2. He can't relate to women in any way, shape or form.
The woman, Friday-Anne, voiced by the great Sally Kirkland, immediately throws passive-aggressive attitude The Noah's way while simultaneously warming up to Friday. It's exactly the kind of antagonistic relationship I imagine Lilith would have had with God. She never becomes outright disrespectful, but just questions everything in a snarky tone. Of course, the ersatz Adam and Eve are eventually tossed out of paradise in a somewhat darkly comical scene leaving The Noah to start from scratch. His next effort begins with teaching children all the important things.

Eventually the children grow up, form cultures and begin to argue causing an ever-increasing cacophony of voices which The Noah attempts to quell with religious dogma.

Ultimately though, the chaos not only continues, but morphs into 20th century history.
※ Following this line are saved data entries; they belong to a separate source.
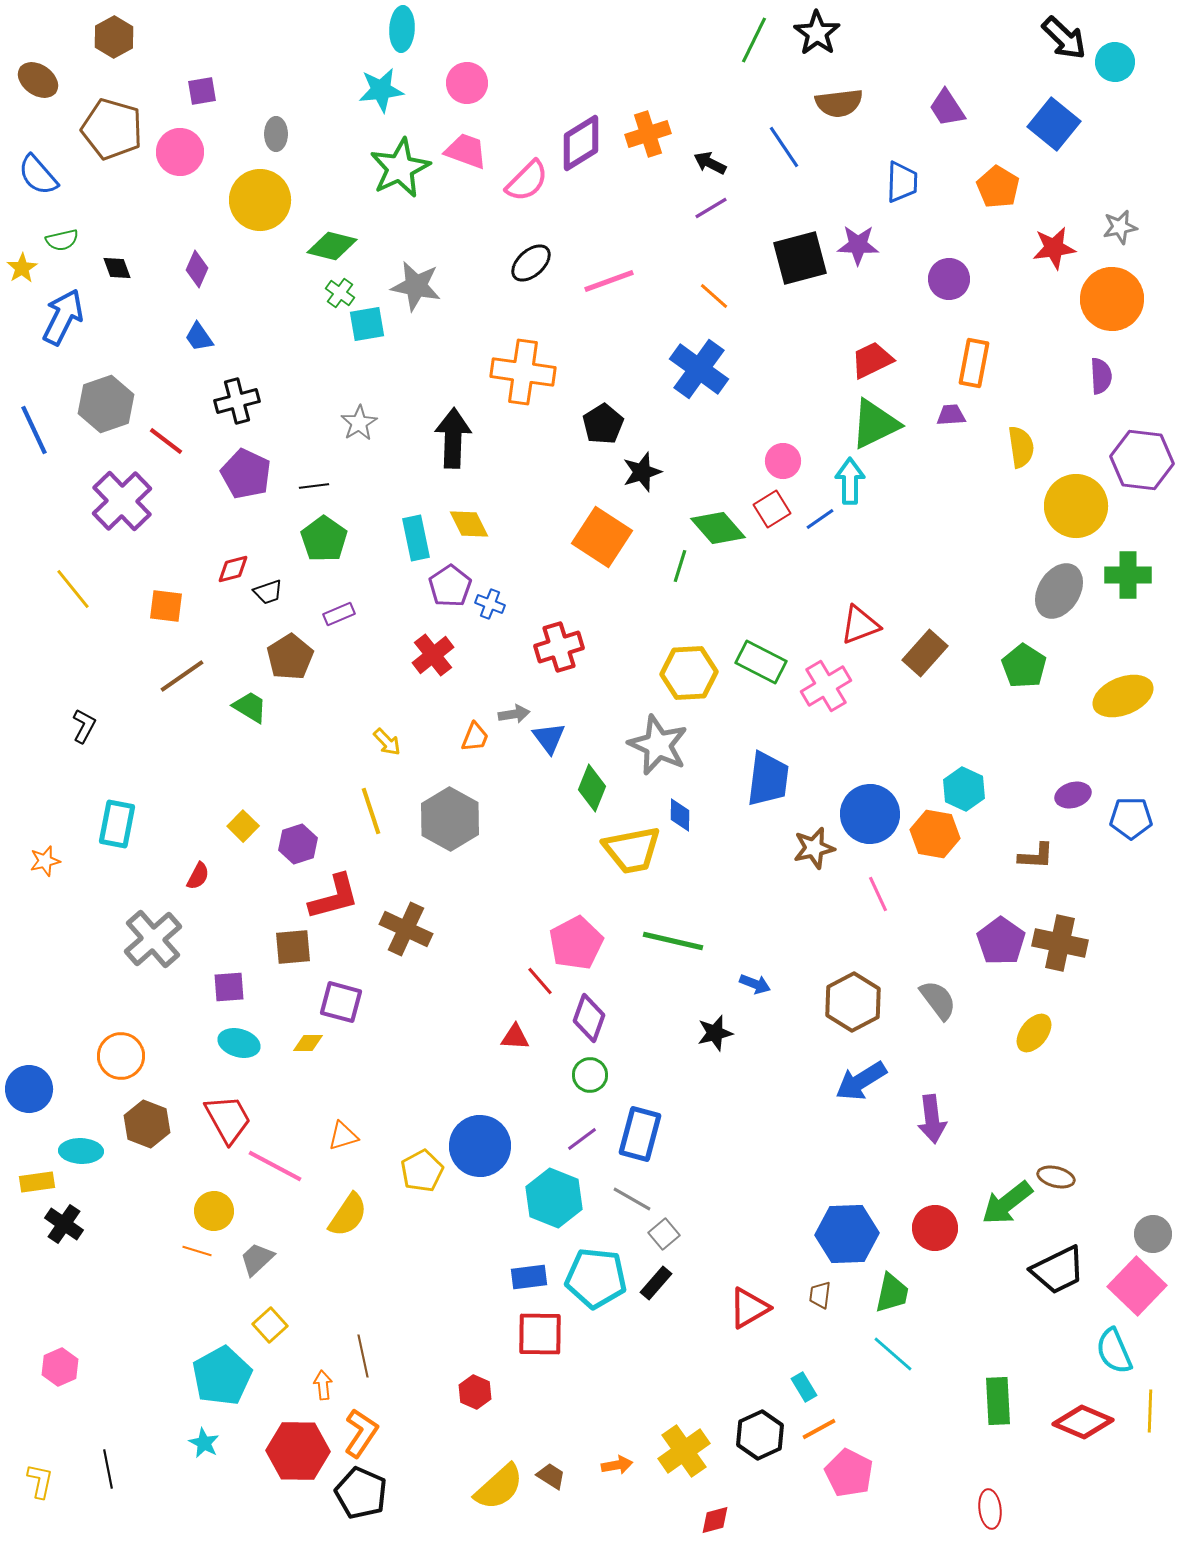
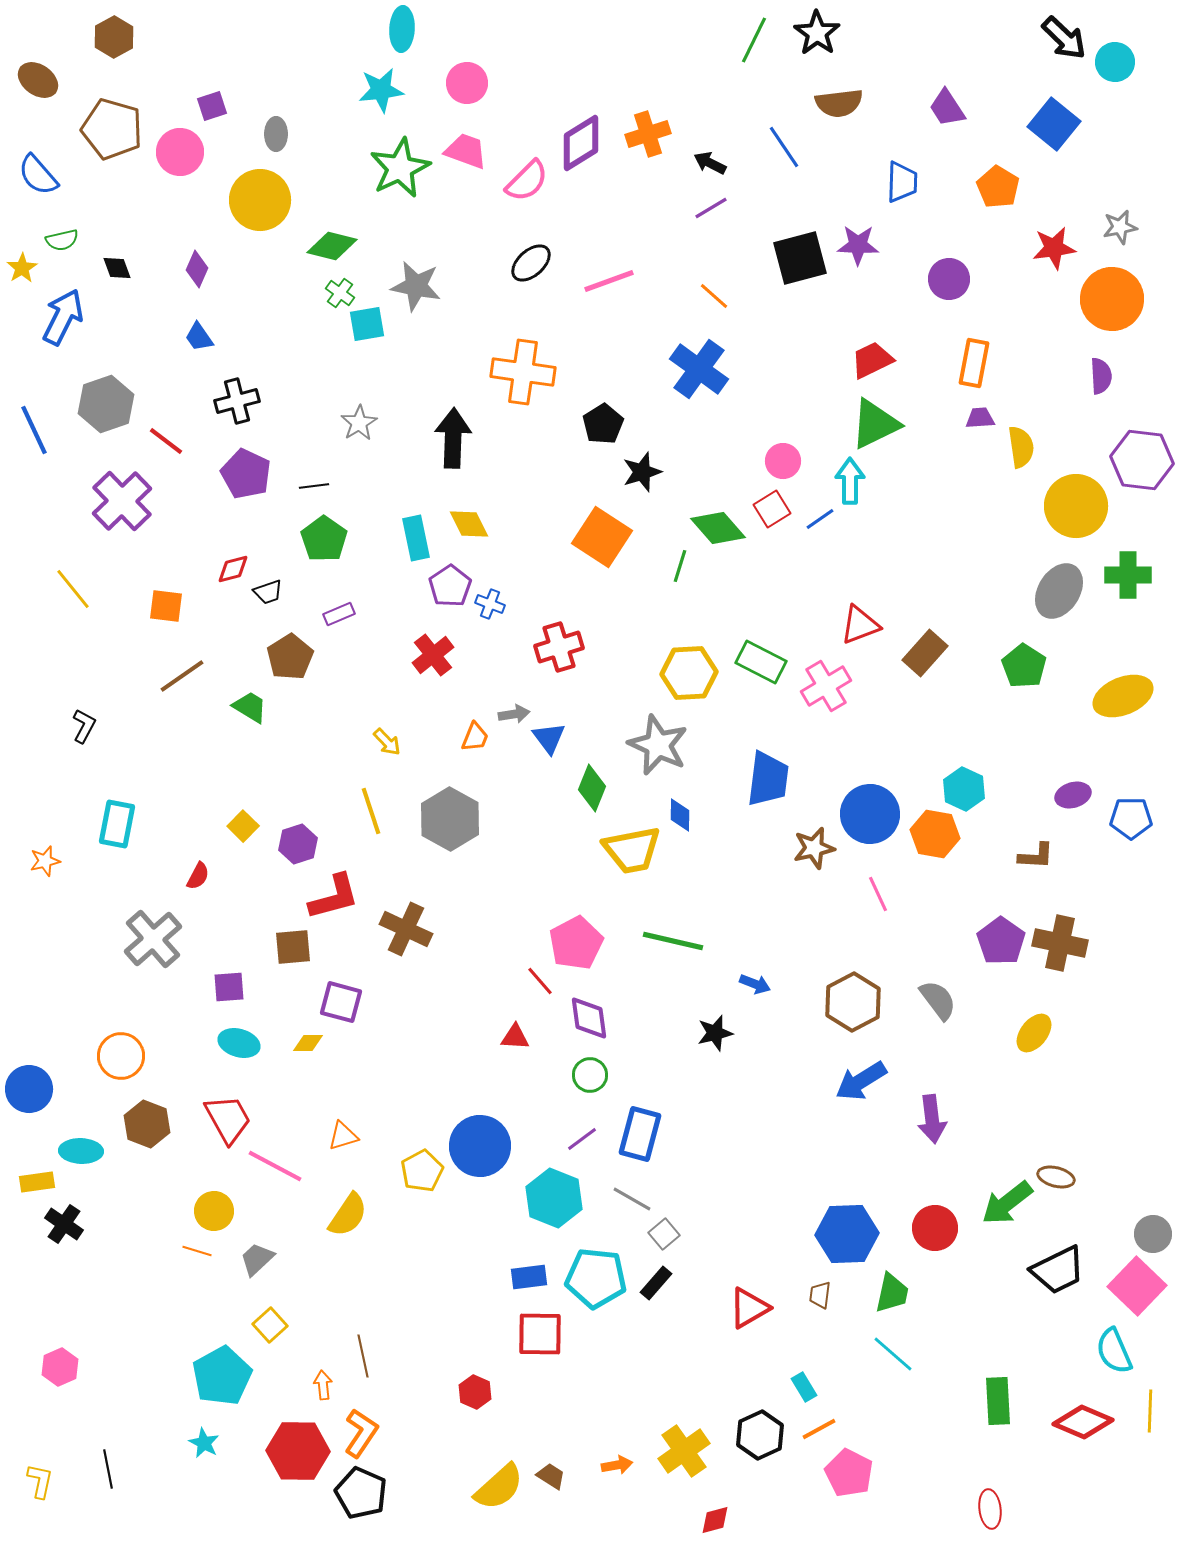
purple square at (202, 91): moved 10 px right, 15 px down; rotated 8 degrees counterclockwise
purple trapezoid at (951, 415): moved 29 px right, 3 px down
purple diamond at (589, 1018): rotated 27 degrees counterclockwise
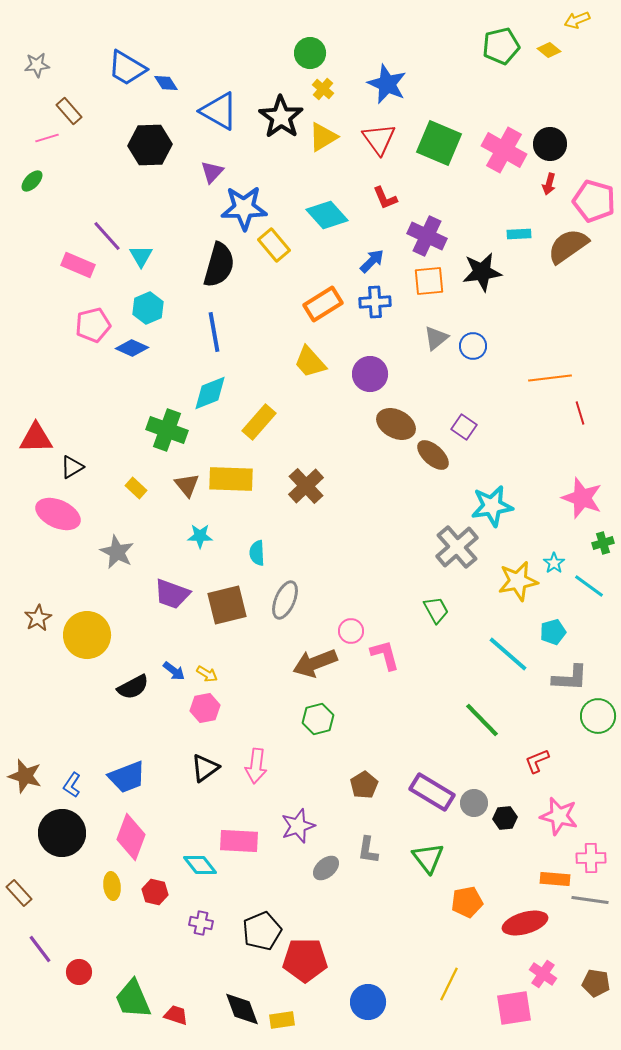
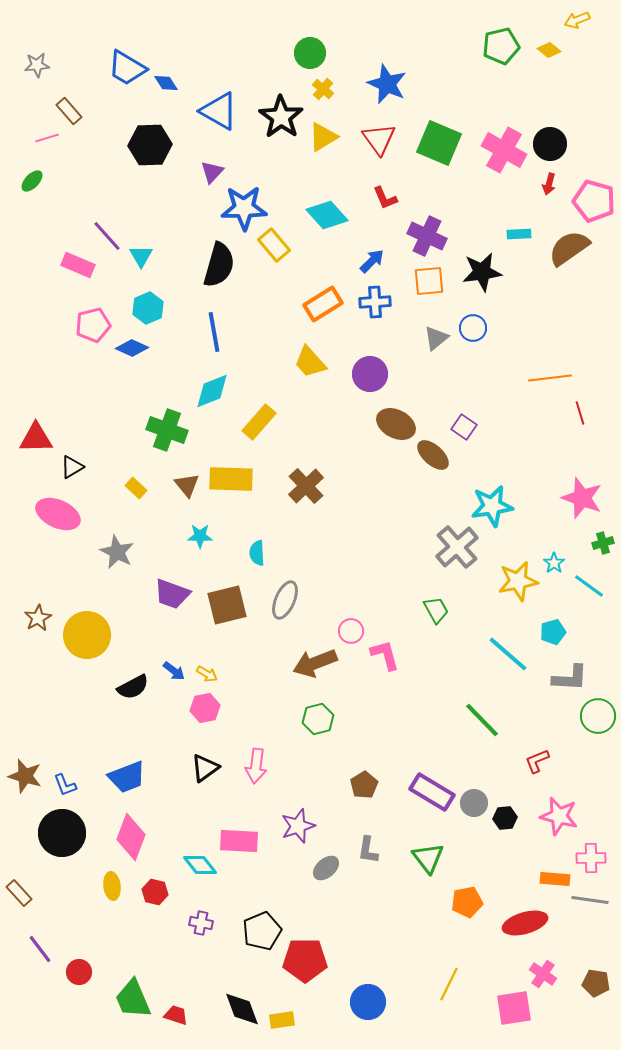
brown semicircle at (568, 246): moved 1 px right, 2 px down
blue circle at (473, 346): moved 18 px up
cyan diamond at (210, 393): moved 2 px right, 2 px up
blue L-shape at (72, 785): moved 7 px left; rotated 55 degrees counterclockwise
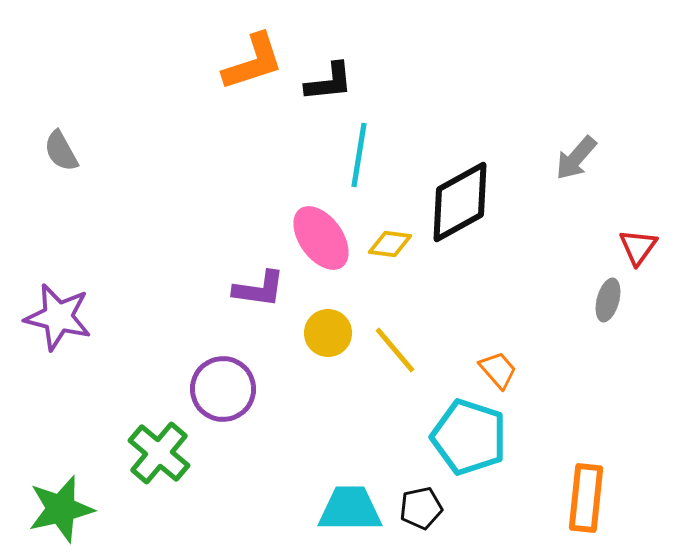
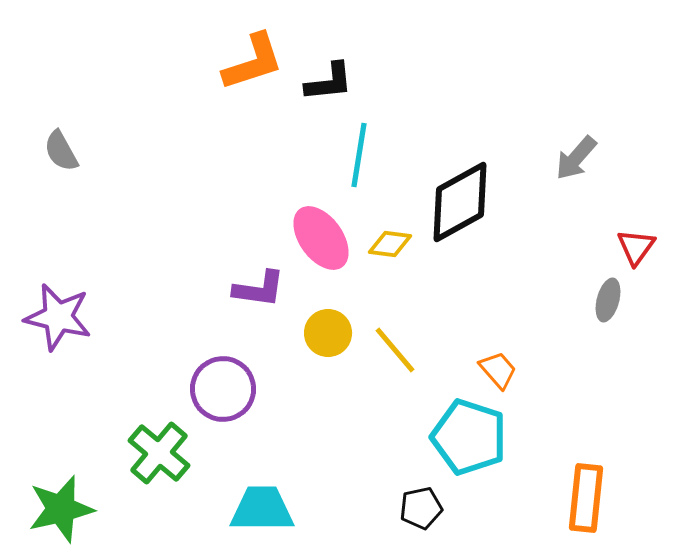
red triangle: moved 2 px left
cyan trapezoid: moved 88 px left
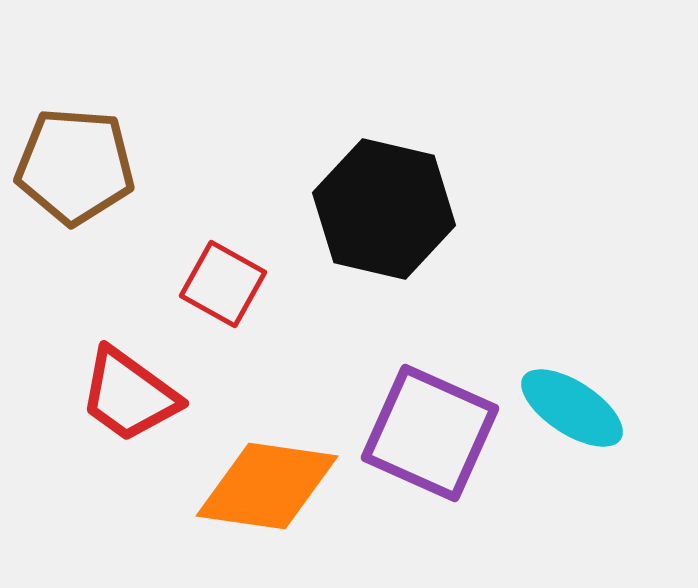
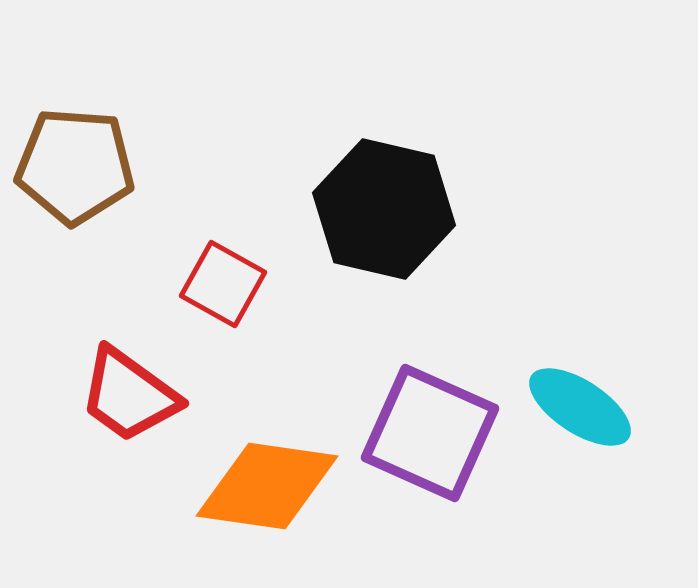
cyan ellipse: moved 8 px right, 1 px up
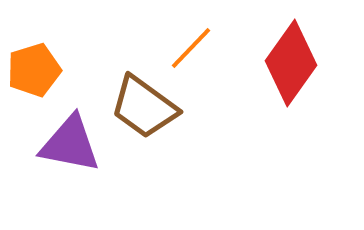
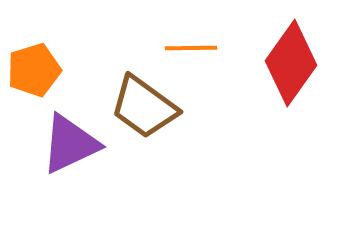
orange line: rotated 45 degrees clockwise
purple triangle: rotated 36 degrees counterclockwise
As The Noah perpetually wanders through the broken down, abandoned vehicle remnants on the island, the audible history of the past decades play out. By the end of the film, whether you interpret the soldier as a solitary, mad survivor or a lone, flawed god, you wind up feeling quite sorry for him and mankind in general.

Bourla's concept is absolutely brilliant and quite well executed, considering it's his only directorial effort. Strauss is just the kind of range-y character actor to handle a role that is alternately amusing, serious or sad. My only problems with the film were the slow pace and the needlessly long dirge-like, audio stroll through 20th century events. A few minutes of it brought home the point, but Bourla let it play out for nearly half an hour. I can enjoy a prolonged sequence like that in a Béla Tarr film, but it seems excessive here. 
The film has a strange history in that it was made in 1968, not screened at all until 1975 and never released theatrically. It is available on DVD and highly recommended for the patient, intellectual, P/A fan.